▶ [Request]: Locate the line containing "Ножи для запайки и обрезки" in the data below. Reproduce it and every following line up to the end, exactly as given.

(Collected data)

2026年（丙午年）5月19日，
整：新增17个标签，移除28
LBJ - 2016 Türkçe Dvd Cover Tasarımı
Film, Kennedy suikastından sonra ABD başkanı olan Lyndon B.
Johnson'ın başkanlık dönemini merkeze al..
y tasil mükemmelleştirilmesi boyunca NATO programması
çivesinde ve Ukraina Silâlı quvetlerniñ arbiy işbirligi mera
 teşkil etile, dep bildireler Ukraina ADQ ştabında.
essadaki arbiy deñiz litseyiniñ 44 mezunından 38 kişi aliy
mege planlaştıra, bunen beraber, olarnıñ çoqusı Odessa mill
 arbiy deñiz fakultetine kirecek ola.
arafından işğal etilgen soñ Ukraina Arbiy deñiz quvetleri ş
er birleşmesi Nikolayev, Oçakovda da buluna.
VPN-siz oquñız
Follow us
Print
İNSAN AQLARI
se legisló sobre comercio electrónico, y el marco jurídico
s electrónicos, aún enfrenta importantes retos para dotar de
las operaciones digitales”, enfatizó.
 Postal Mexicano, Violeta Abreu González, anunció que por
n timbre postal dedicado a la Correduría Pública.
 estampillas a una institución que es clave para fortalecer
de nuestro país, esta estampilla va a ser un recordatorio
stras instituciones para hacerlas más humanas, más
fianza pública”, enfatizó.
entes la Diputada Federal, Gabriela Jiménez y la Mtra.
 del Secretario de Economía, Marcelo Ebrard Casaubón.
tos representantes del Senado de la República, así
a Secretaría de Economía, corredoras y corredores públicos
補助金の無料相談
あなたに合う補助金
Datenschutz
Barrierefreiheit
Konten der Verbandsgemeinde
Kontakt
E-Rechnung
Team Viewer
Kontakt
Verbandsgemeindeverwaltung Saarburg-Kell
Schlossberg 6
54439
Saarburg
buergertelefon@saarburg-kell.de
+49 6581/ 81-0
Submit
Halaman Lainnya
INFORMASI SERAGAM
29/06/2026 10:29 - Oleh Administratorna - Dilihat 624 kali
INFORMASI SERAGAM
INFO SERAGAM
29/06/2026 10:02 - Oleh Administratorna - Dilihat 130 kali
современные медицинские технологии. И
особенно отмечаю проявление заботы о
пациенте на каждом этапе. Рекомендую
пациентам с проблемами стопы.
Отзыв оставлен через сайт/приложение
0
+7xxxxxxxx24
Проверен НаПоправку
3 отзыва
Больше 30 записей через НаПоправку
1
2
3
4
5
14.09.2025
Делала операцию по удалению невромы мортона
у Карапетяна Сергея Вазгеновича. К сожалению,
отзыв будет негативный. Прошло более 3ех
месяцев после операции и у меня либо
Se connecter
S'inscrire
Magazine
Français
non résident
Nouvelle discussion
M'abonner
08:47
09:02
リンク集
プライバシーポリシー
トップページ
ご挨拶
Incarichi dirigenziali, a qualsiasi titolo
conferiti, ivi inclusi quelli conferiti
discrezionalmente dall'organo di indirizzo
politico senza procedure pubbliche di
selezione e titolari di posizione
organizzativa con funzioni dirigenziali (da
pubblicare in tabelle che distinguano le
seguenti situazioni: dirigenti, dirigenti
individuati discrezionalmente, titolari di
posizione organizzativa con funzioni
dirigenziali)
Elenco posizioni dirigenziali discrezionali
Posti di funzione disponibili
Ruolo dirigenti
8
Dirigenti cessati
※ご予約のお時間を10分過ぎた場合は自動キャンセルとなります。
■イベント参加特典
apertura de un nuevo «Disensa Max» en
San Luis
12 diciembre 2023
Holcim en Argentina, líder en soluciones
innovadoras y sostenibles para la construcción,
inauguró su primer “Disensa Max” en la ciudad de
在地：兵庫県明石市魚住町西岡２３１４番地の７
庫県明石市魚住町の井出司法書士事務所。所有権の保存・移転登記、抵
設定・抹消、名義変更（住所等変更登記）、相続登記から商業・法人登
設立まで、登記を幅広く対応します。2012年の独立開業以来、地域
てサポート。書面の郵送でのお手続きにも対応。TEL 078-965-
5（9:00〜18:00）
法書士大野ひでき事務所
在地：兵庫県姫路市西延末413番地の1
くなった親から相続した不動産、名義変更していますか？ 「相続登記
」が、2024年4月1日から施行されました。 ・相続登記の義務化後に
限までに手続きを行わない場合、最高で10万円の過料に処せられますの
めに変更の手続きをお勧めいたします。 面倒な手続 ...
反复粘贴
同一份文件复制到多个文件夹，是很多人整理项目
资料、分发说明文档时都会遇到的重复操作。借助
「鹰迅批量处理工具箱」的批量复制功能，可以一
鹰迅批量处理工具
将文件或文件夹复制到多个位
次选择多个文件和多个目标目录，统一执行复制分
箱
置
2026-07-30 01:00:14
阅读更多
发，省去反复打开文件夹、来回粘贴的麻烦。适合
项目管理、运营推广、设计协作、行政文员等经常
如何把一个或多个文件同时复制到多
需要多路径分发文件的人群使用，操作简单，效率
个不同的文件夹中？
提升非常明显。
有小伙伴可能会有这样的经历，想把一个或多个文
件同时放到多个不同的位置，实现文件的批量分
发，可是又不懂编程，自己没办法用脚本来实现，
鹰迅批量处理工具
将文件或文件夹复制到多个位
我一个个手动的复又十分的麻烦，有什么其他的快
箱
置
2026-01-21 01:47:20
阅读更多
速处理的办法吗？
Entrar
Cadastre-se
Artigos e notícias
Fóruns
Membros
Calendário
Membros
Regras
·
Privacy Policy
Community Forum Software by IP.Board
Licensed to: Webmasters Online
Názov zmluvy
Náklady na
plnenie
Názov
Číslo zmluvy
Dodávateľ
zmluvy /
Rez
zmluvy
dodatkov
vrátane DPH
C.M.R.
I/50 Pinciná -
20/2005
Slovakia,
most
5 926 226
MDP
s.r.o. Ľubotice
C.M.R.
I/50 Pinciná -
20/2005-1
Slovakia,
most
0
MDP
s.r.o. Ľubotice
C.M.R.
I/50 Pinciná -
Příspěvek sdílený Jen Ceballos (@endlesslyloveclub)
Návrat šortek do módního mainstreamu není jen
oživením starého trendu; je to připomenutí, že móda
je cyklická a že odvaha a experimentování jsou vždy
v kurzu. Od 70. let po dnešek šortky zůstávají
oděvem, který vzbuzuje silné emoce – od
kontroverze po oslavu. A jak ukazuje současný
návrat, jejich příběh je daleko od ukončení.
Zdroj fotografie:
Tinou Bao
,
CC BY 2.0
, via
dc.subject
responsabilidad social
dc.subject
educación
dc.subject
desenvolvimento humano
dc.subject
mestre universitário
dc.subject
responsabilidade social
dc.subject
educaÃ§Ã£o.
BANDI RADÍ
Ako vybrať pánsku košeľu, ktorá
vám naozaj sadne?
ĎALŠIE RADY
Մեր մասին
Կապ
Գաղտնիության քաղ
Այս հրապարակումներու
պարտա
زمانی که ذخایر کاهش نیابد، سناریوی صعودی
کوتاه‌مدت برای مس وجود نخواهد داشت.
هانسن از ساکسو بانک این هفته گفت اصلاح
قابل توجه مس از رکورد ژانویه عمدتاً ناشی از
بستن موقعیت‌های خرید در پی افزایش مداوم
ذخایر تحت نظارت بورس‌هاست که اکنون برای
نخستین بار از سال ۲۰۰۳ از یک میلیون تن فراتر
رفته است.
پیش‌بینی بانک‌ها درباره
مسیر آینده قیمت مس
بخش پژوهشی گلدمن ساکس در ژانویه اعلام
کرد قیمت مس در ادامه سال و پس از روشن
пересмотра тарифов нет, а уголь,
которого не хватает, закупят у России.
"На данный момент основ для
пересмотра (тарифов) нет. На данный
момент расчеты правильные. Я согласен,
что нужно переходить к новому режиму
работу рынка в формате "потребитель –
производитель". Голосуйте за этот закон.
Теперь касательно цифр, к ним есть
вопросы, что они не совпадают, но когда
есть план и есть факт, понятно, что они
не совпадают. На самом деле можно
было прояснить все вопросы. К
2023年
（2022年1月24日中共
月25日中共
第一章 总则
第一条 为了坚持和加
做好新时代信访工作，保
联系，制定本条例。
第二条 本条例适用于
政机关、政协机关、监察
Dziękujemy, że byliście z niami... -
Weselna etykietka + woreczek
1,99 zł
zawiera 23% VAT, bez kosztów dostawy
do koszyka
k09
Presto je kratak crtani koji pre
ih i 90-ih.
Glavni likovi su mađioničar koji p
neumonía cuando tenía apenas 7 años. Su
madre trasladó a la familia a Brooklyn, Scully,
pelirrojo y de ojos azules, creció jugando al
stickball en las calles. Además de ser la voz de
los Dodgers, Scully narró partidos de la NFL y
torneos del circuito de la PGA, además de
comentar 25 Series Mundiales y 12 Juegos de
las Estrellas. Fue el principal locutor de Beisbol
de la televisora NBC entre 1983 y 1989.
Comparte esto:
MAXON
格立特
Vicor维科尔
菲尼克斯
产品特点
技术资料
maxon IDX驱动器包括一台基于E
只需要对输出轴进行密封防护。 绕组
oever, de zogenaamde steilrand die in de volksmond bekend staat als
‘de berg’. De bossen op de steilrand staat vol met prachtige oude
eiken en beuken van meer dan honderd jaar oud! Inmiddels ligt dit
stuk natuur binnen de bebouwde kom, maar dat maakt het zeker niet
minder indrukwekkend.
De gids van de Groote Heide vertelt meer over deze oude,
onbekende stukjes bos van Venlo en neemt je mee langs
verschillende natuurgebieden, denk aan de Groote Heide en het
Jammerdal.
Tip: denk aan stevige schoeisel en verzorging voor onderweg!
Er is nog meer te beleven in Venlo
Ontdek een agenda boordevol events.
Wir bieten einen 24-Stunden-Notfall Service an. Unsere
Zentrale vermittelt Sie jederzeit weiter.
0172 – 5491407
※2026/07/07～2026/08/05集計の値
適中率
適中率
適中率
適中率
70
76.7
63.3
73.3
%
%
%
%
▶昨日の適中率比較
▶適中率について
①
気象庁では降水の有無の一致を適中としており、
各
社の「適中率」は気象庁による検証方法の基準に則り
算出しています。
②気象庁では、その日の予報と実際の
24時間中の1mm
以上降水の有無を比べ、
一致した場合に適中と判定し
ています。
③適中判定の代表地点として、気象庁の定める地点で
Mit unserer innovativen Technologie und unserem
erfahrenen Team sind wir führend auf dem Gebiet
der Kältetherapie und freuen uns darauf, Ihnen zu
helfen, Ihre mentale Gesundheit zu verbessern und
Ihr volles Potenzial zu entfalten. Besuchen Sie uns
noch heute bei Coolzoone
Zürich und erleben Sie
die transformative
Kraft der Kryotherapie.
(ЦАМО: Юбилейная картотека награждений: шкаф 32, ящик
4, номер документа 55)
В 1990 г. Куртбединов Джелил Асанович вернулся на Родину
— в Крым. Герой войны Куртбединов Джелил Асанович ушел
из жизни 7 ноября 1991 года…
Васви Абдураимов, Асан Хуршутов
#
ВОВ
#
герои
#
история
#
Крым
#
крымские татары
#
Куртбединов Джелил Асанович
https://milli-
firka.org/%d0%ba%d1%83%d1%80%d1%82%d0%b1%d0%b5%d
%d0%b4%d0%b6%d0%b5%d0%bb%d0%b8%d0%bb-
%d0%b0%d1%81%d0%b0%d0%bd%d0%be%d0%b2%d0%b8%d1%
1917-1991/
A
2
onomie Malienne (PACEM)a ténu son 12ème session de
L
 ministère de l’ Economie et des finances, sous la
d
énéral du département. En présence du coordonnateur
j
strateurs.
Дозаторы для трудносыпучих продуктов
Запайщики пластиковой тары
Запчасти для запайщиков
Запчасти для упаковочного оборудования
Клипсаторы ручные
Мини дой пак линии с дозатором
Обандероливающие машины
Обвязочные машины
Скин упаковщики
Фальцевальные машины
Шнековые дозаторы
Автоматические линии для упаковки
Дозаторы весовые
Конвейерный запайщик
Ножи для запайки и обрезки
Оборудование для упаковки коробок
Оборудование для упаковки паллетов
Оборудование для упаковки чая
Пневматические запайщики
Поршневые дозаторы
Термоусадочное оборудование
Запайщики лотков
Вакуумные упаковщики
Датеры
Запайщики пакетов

▶ [Completed task]:
Ножи для запайки и обрезки
Оборудование для упаковки коробок
Оборудование для упаковки паллетов
Оборудование для упаковки чая
Пневматические запайщики
Поршневые дозаторы
Термоусадочное оборудование
Запайщики лотков
Вакуумные упаковщики
Датеры
Запайщики пакетов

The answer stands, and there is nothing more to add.